- REQUIREMENT
Your answer must be an exact copy of the entries below, with no pictures in it.

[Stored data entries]
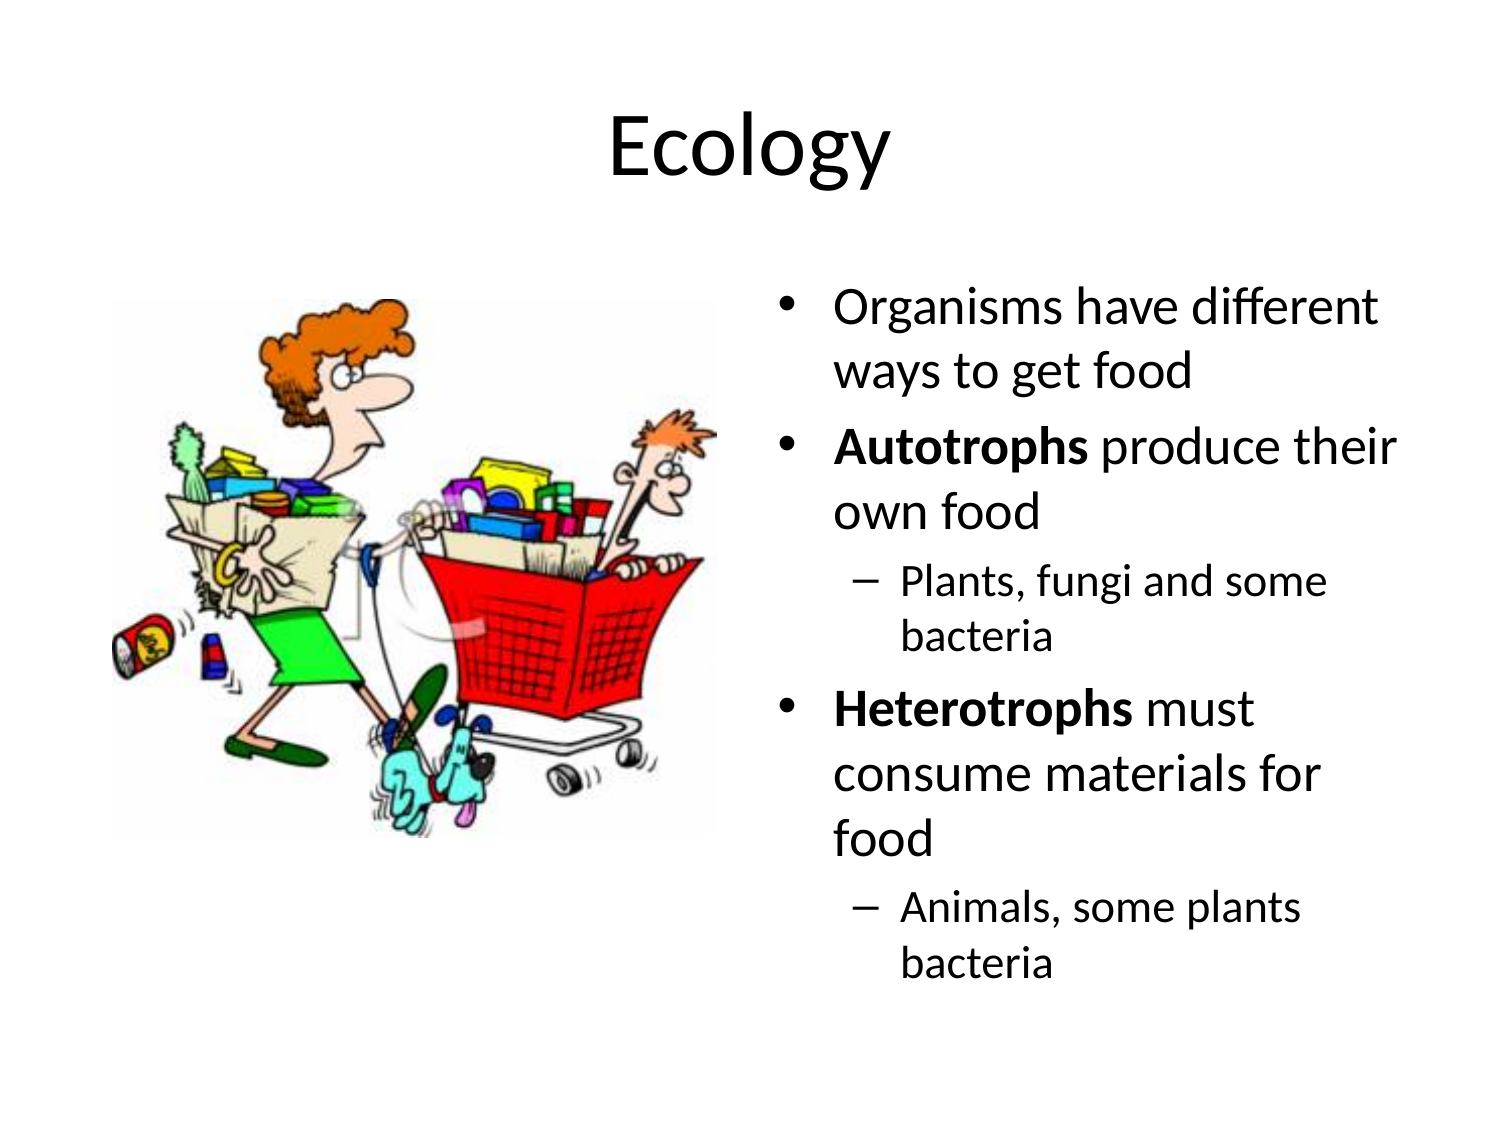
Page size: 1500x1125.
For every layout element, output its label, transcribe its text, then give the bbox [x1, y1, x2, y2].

picture [112, 299, 717, 838]
list Organisms have different ways to get food Autotrophs produce their own food Plants, fungi and some bacteria Heterotrophs must consume materials for food Animals, some plants bacteria [762, 262, 1425, 1005]
title Ecology [75, 45, 1425, 233]
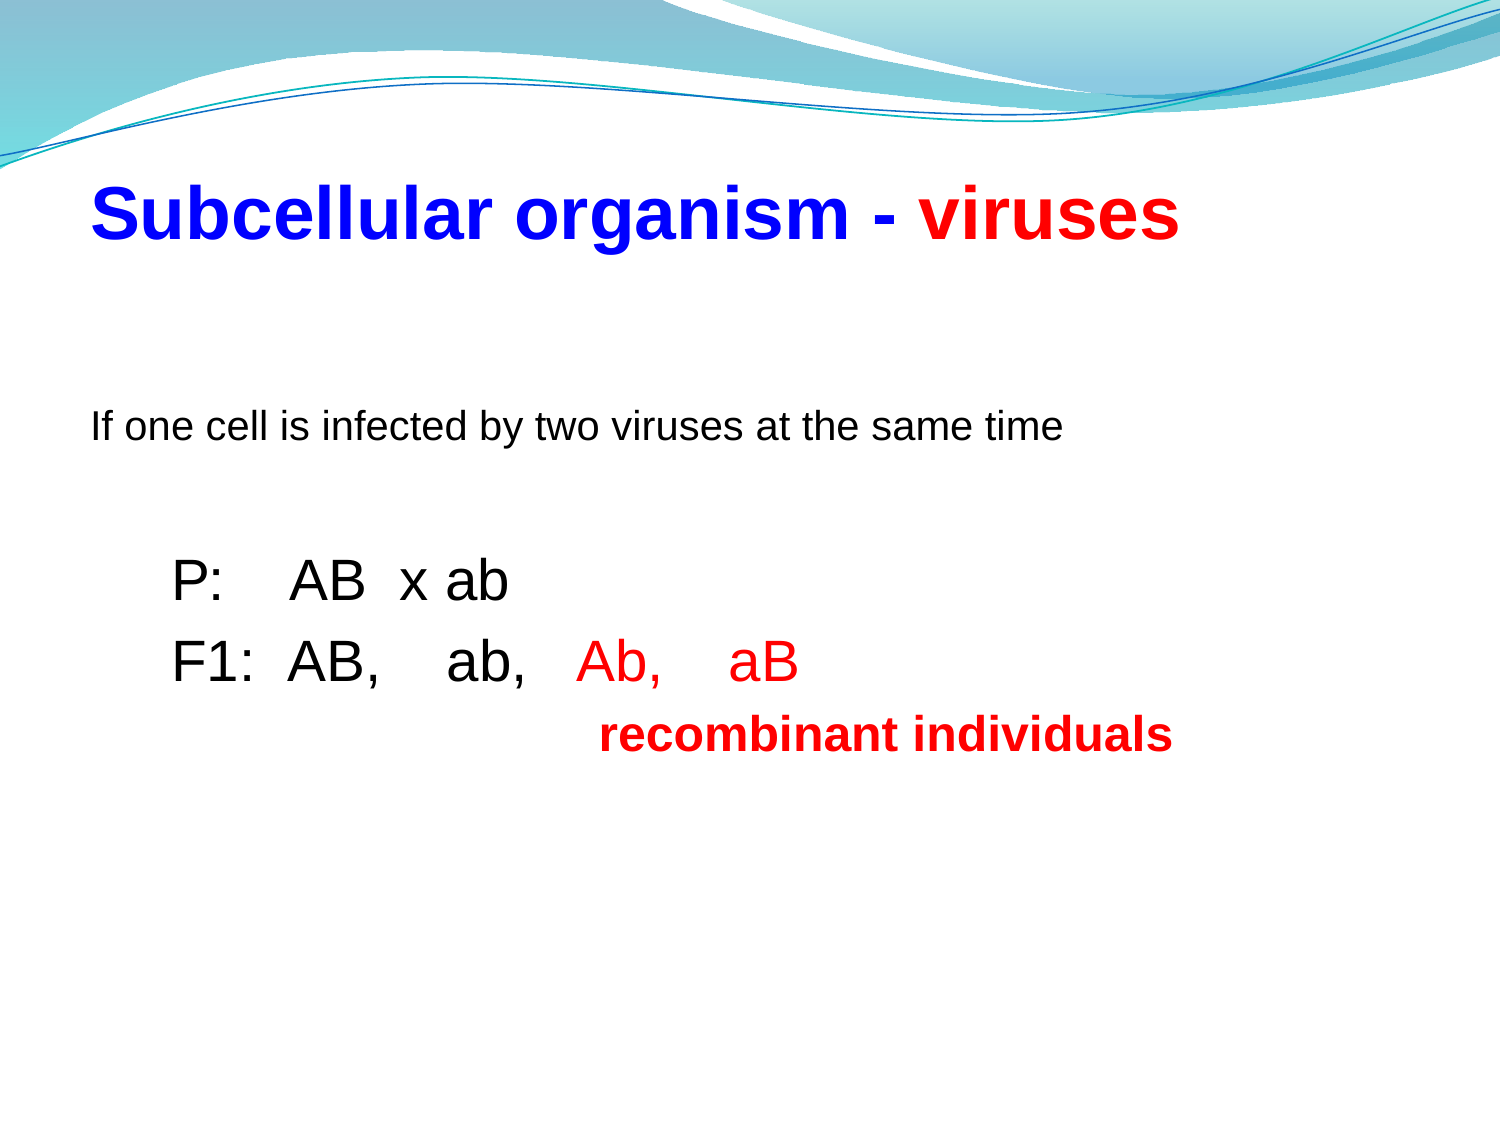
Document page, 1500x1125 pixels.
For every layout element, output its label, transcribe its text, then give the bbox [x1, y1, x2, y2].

title Subcellular organism - viruses [75, 115, 1425, 304]
list If one cell is infected by two viruses at the same time Р: АB х аb F1: АB, аb, Аb, аB recombinant individuals [75, 317, 1425, 1038]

- WRITTEN SOLUTION
Page size: 1500x1125.
For every layout element, output its label, transcribe its text, then give the bbox [x1, y1, x2, y2].

picture [112, 299, 717, 838]
list Organisms have different ways to get food Autotrophs produce their own food Plants, fungi and some bacteria Heterotrophs must consume materials for food Animals, some plants bacteria [762, 262, 1425, 1005]
title Ecology [75, 45, 1425, 233]
Document page, 1500x1125 pixels.
For every layout element, output its label, transcribe its text, then give the bbox [x1, y1, x2, y2].

title Subcellular organism - viruses [75, 115, 1425, 304]
list If one cell is infected by two viruses at the same time Р: АB х аb F1: АB, аb, Аb, аB recombinant individuals [75, 317, 1425, 1038]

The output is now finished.